I will always remember when I was about 14 and like my friends, I had a MySpace account. There was a section titled ‘heroes’ and I wrote “my daddy – because he takes me to football and gigs”. He would always mention it, because it made him smile...
Another personal post tonight and strangely, I found it so easy to write – because although it’s a subject that’s difficult to talk about, it’s one that I love to talk about – even if it makes me feel contemplative, sad or even angry about afterwards. Tomorrow marks a year to the day my dad died.
If you’re a long-term follower of my blog or Twitter/Insta, you’ll know that my family are hugely important to me and my dad was no different. I honestly don’t think anyone really understood our relationship; one minute we could be like the best of friends and the next, totally at each other’s throats. Good traits and bad, I’m very much like him. I have his focus and grammar pedantry, as well as his food/holiday snobbery. We shared a love of football and influenced each other with our choice of music (film, not so much). He was also my blog’s biggest fan.

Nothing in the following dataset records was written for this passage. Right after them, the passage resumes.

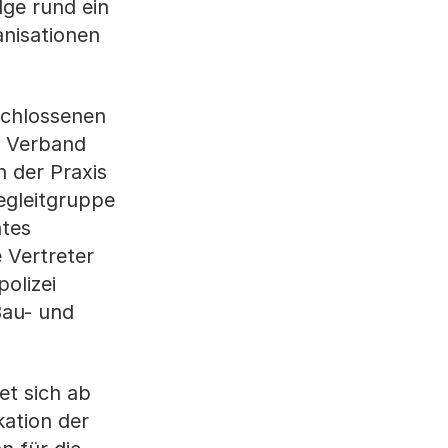
lge rund ein
nisationen
schlossenen
r Verband
n der Praxis
egleitgruppe
ntes
 Vertreter
olizei
Bau- und
et sich ab
kation der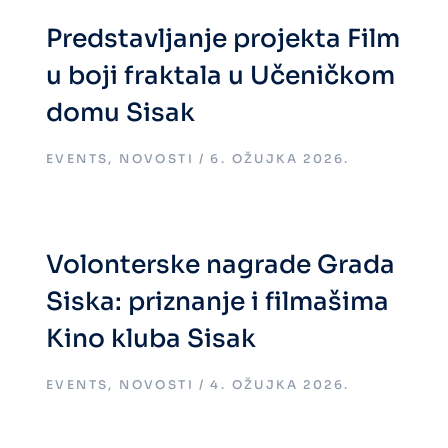
Predstavljanje projekta Film
u boji fraktala u Učeničkom
domu Sisak
EVENTS
,
NOVOSTI
6. OŽUJKA 2026.
Volonterske nagrade Grada
Siska: priznanje i filmašima
Kino kluba Sisak
EVENTS
,
NOVOSTI
4. OŽUJKA 2026.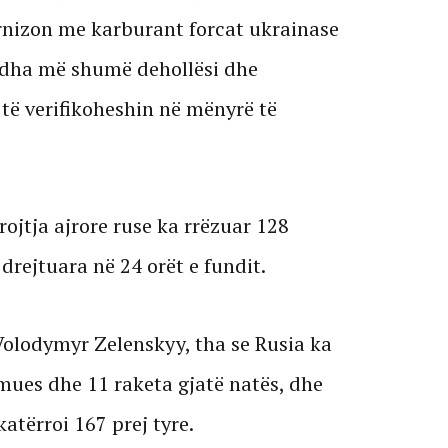
urnizon me karburant forcat ukrainase
k dha më shumë dehollësi dhe
të verifikoheshin në mënyrë të
rojtja ajrore ruse ka rrëzuar 128
drejtuara në 24 orët e fundit.
Volodymyr Zelenskyy, tha se Rusia ka
mues dhe 11 raketa gjatë natës, dhe
atërroi 167 prej tyre.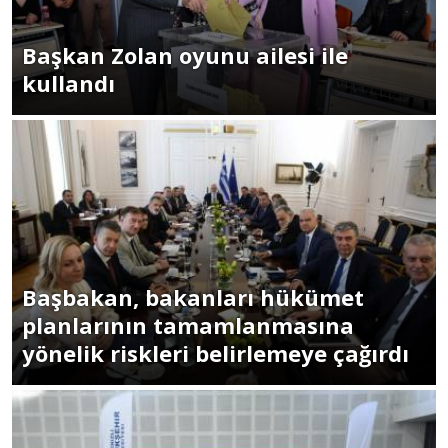
Başkan Zolan oyunu ailesi ile
kullandı
Başbakan, bakanları hükümet
planlarının tamamlanmasına
yönelik riskleri belirlemeye çağırdı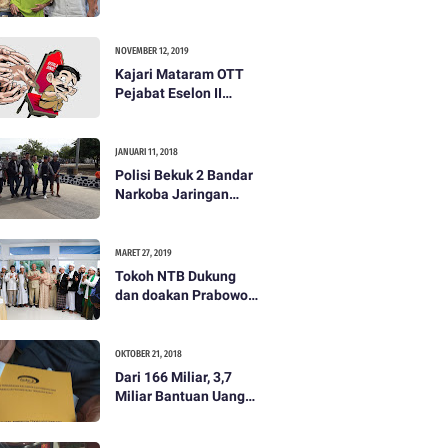
dibayar 500 ribu oleh
Tim Prabowo. Semua
itu bohong
NOVEMBER 12, 2019
Kajari Mataram OTT
Pejabat Eselon II
Lobar
JANUARI 11, 2018
Polisi Bekuk 2 Bandar
Narkoba Jaringan
Antar Pulau
MARET 27, 2019
Tokoh NTB Dukung
dan doakan Prabowo
Subianto
OKTOBER 21, 2018
Dari 166 Miliar, 3,7
Miliar Bantuan Uang
Bencana Gempa KLU
Jadi Temuan BPKP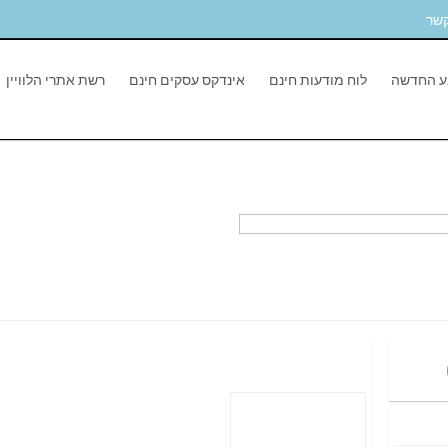
קשר
ע החדשה
לוח מודעות חינם
אינדקס עסקים חינם
רשת אתרי הלוויין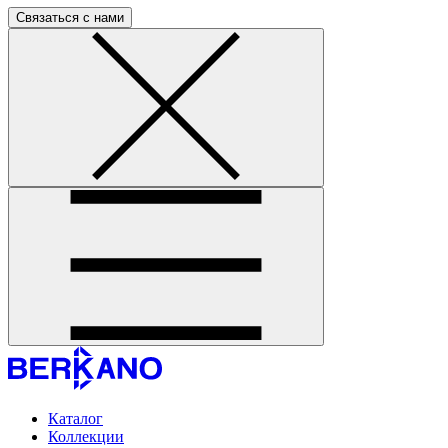
Связаться с нами
Каталог
Коллекции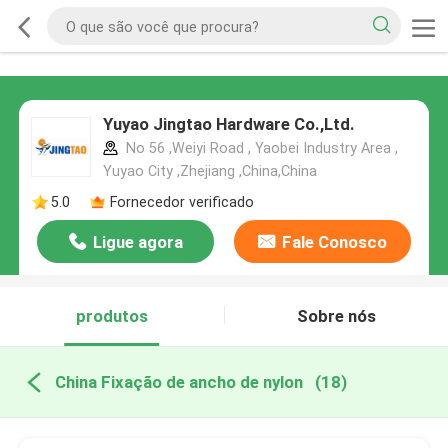
Yuyao Jingtao Hardware Co.,Ltd.
No 56 ,Weiyi Road , Yaobei Industry Area ,
Yuyao City ,Zhejiang ,China,China
5.0
Fornecedor verificado
Ligue agora
Fale Conosco
produtos
Sobre nós
China Fixação de ancho de nylon
(18)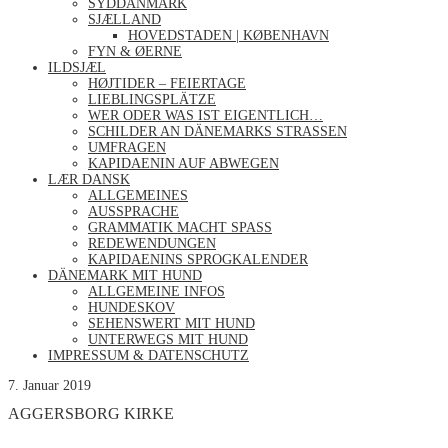
SYDDANMARK
SJÆLLAND
HOVEDSTADEN | KØBENHAVN
FYN & ØERNE
ILDSJÆL
HØJTIDER – FEIERTAGE
LIEBLINGSPLÄTZE
WER ODER WAS IST EIGENTLICH…
SCHILDER AN DÄNEMARKS STRASSEN
UMFRAGEN
KAPIDAENIN AUF ABWEGEN
LÆR DANSK
ALLGEMEINES
AUSSPRACHE
GRAMMATIK MACHT SPASS
REDEWENDUNGEN
KAPIDAENINS SPROGKALENDER
DÄNEMARK MIT HUND
ALLGEMEINE INFOS
HUNDESKOV
SEHENSWERT MIT HUND
UNTERWEGS MIT HUND
IMPRESSUM & DATENSCHUTZ
7. Januar 2019
AGGERSBORG KIRKE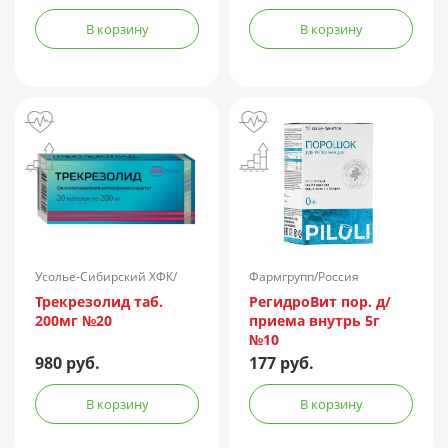
В корзину
В корзину
Усолье-Сибирский ХФК/
Фармгрупп/Россия
Россия
Трекрезолид таб.
РегидроВит пор. д/
200мг №20
приема внутрь 5г
№10
980 руб.
177 руб.
В корзину
В корзину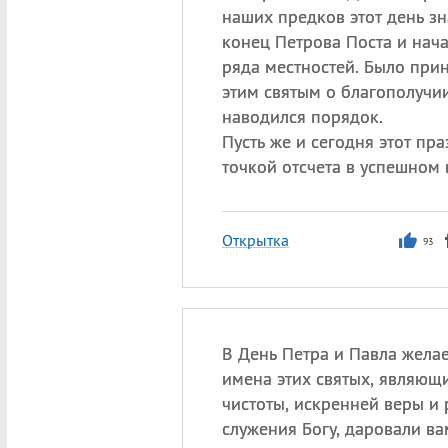
наших предков этот день з
конец Петрова Поста и нач
ряда местностей. Было при
этим святым о благополучии
наводился порядок.
Пусть же и сегодня этот пр
точкой отсчета в успешном 
Открытка
93
В День Петра и Павла жела
имена этих святых, являющ
чистоты, искренней веры и 
служения Богу, даровали в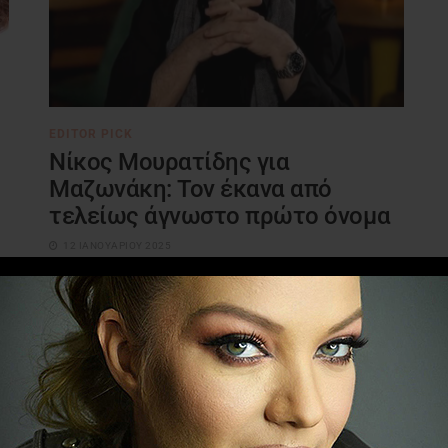
EDITOR PICK
Νίκος Μουρατίδης για
Μαζωνάκη: Τον έκανα από
τελείως άγνωστο πρώτο όνομα
12 ΙΑΝΟΥΑΡΊΟΥ 2025
Ο Νίκος Μουρατίδης σε συνέντευξη που
παραχώρησε πρόσφατα αναφέρθηκε μεταξύ
ς
άλλων στη συνεργασία του με τον Γιώργο
Μαζωνάκη. Όπως εξήγησε, ...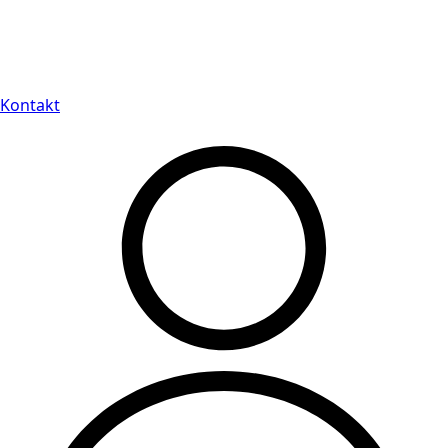
Leveranstid på 3-8 vardagar
Kontakt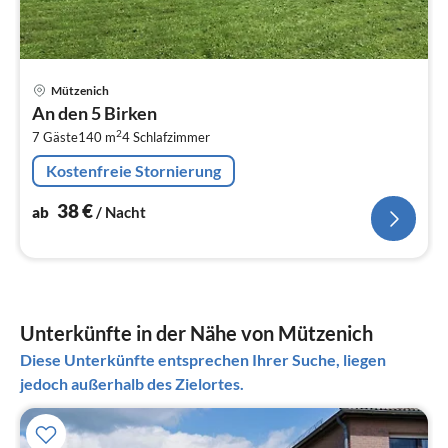
Pre
Mützenich
ab
An den 5 Birken
3
2
7 Gäste
140 m
4
Schlafzimmer
pr
Na
Kostenfreie Stornierung
38
€
ab
/ Nacht
Unterkünfte in der Nähe von Mützenich
Diese Unterkünfte entsprechen Ihrer Suche, liegen
jedoch außerhalb des Zielortes.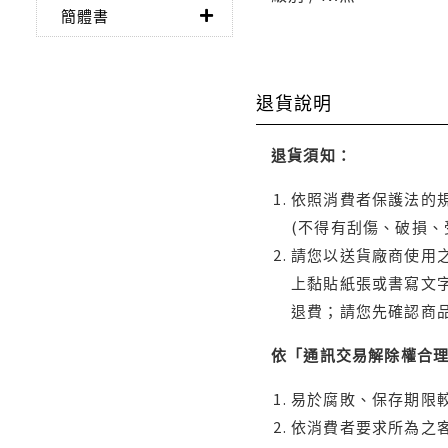
簡體書
退貨說明
退貨須知：
依照消費者保護法的規
(不得有刮傷、破損、
請您以送貨廠商使用
上黏貼紙張或書寫文
退費；請您先確認商
依「通訊交易解除權合
易於腐敗、保存期限較
依消費者要求所為之客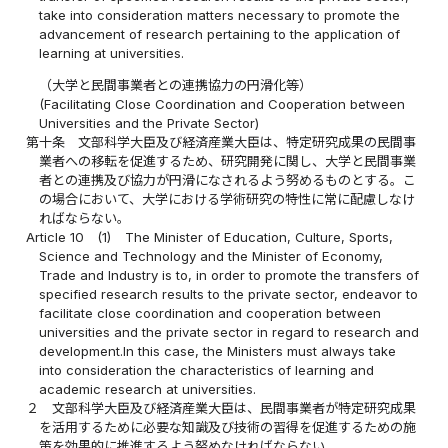
take into consideration matters necessary to promote the
advancement of research pertaining to the application of
learning at universities.
（大学と民間事業者との連携協力の円滑化等）
(Facilitating Close Coordination and Cooperation between
Universities and the Private Sector)
第十条
文部科学大臣及び経済産業大臣は、特定研究成果の民間事
業者への移転を促進するため、研究開発に関し、大学と民間事業
者との連携及び協力が円滑になされるよう努めるものとする。こ
の場合において、大学における学術研究の特性に常に配慮しなけ
ればならない。
Article 10
(1)
The Minister of Education, Culture, Sports,
Science and Technology and the Minister of Economy,
Trade and Industry is to, in order to promote the transfers of
specified research results to the private sector, endeavor to
facilitate close coordination and cooperation between
universities and the private sector in regard to research and
development.In this case, the Ministers must always take
into consideration the characteristics of learning and
academic research at universities.
２
文部科学大臣及び経済産業大臣は、民間事業者が特定研究成果
を活用するために必要な知識及び技術の習得を促進するための施
策を効果的に推進するよう努めなければならない。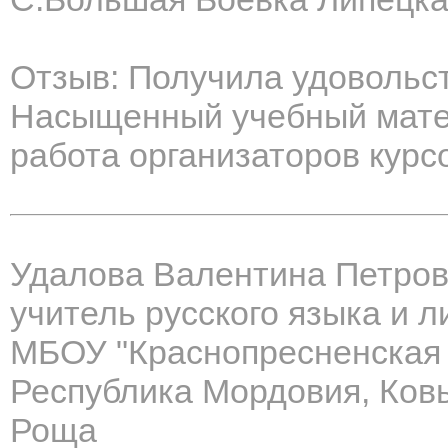
Отзыв: Получила удовольст
Насыщенный учебный матер
работа организаторов курс
Удалова Валентина Петро
учитель русского языка и 
МБОУ "Краснопресненская
Республика Мордовия, Ковы
Роща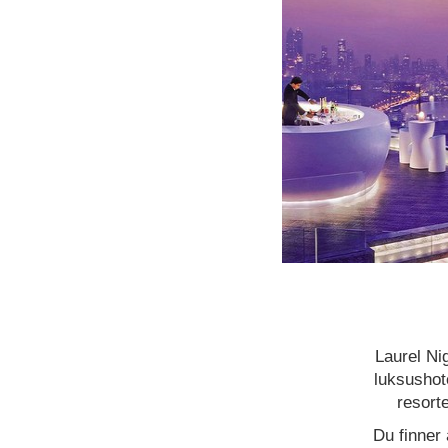
This page can'
OK
Laurel Nig
luksushote
resort
Du finner 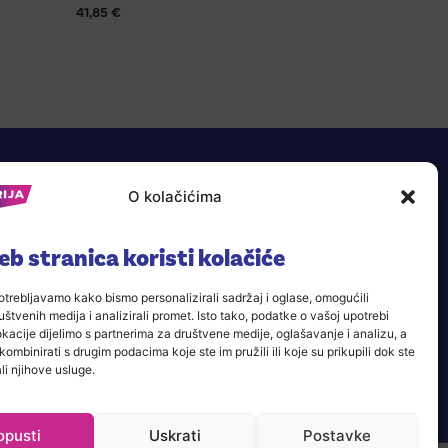
41,85
€
O kolačićima
b stranica koristi kolačiće
trebljavamo kako bismo personalizirali sadržaj i oglase, omogućili
štvenih medija i analizirali promet. Isto tako, podatke o vašoj upotrebi
acije dijelimo s partnerima za društvene medije, oglašavanje i analizu, a
kombinirati s drugim podacima koje ste im pružili ili koje su prikupili dok ste
TRGOVINE
KONTAKT
li njihove usluge.
opusti
Uskrati
Postavke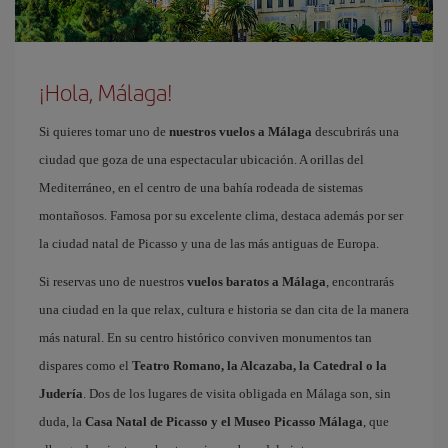
¡Hola, Málaga!
Si quieres tomar uno de
nuestros vuelos a Málaga
descubrirás una
ciudad que goza de una espectacular ubicación. A orillas del
Mediterráneo, en el centro de una bahía rodeada de sistemas
montañosos. Famosa por su excelente clima, destaca además por ser
la ciudad natal de Picasso y una de las más antiguas de Europa.
Si reservas uno de nuestros
vuelos baratos a Málaga
, encontrarás
una ciudad en la que relax, cultura e historia se dan cita de la manera
más natural. En su centro histórico conviven monumentos tan
dispares como el
Teatro Romano, la Alcazaba, la Catedral o la
Judería
. Dos de los lugares de visita obligada en Málaga son, sin
duda, la
Casa Natal de Picasso y el Museo Picasso Málaga
, que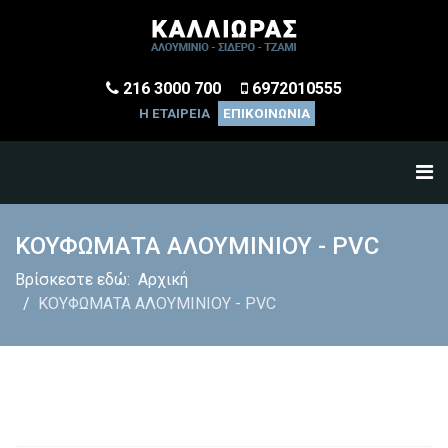
216 3000 700
6972010555
Η ΕΤΑΙΡΕΙΑ
ΕΠΙΚΟΙΝΩΝΙΑ
ΚΟΥΦΩΜΑΤΑ ΑΛΟΥΜΙΝΙΟΥ - PVC
Βρίσκεστε εδώ:
Αρχική
ΚΟΥΦΩΜΑΤΑ ΑΛΟΥΜΙΝΙΟΥ - PVC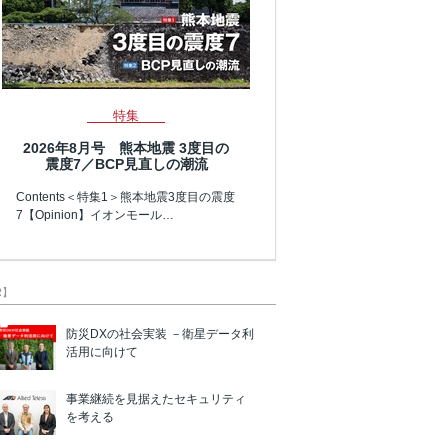
特集
2026年8月号 熊本地震 3度目の
震度7／BCP見直しの潮流
Contents＜特集1＞熊本地震3度目の震度
7【Opinion】イオンモール…
R】
防災DXの社会実装 －衛星データ利
活用に向けて
事業継続を見据えたセキュリティ
を考える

This past year has been nothing but milestones and on the whole, I think I’ve dealt with them okay. It’s the downtime when I over-think, or small things like a song, somebody on TV or even a photo or memory.
Father’s Day was only two days after the funeral and I think even at that point it hadn’t sunk in. My auntie and uncle were still over from Madrid and we went for a meal at The Viper, one of his favourite pubs. His birthday was July 9th and again, we celebrated with a meal at another of the pubs we frequented a fair bit: The Bell at Horndon-on-the-Hill. I was expecting Christmas to be really difficult, as we are a small family who have always had a traditional Christmas at home. We spent a few days in Madrid and my auntie and uncle made the time so special, it kept my mind off it. New Year was one of the times I got overly emotional – and I really don’t know why. Again, we’ve often spent the last evening of the year together, where we’d have a takeaway and watch a film or play a game before the bongs. I think I was okay most of the evening, it was the countdown that got me. And thankfully, my birthday wasn’t too bad to get through, as I was thoroughly spoilt – but while there were four of us at my birthday meal, it should have been five.
So tomorrow... the final milestone. I booked the day off work because I really didn’t fancy going in. The weather is supposed to be fine, so I will probably spend the day at the Burial Ground and take some lunch with me. I’ve actually not visited for a while, so I have so much to tell him. I’ll also have to get some fresh flowers to put in the pot. I was planning/hoping on getting some plants, but I’m not sure how the plot currently looks.
As time goes by, it does get easier – but the reality recently hit me when I saw the Rio Ferdinand documentary (if you didn’t watch it, I can highly recommend it). Like him, I never really spoke about it much. There are things like going to Barnet which aren’t the same, I don’t enjoy going on my own and the occasions that I have, I have felt anxious. When I have a bad day, I miss his humour. He never really met any of my friends, as they’re all in different circles and locations – and I’ve made some friends since that I wish he could have met. It makes me sad that he never met Ashley. And worst of all, even though my brother and I are now grown up, he won’t watch us progress and ‘properly adult’.
This post is now becoming a jumbled mess of words on a screen, so fairplay if you're still reading. And as I began my post with the introduction of my tribute, it's only fitting I end the same way.
...he complained he wouldn’t be home to watch the FA Cup final with me. So I went to visit and watched it on the tiny TV as I sat beside his bed. It cheered him up no end – but little did I know that would be our final memory. As I left, he kissed me on the cheek and said “I love you princess”. I love you too dad, sleep tight and thank you for being my hero.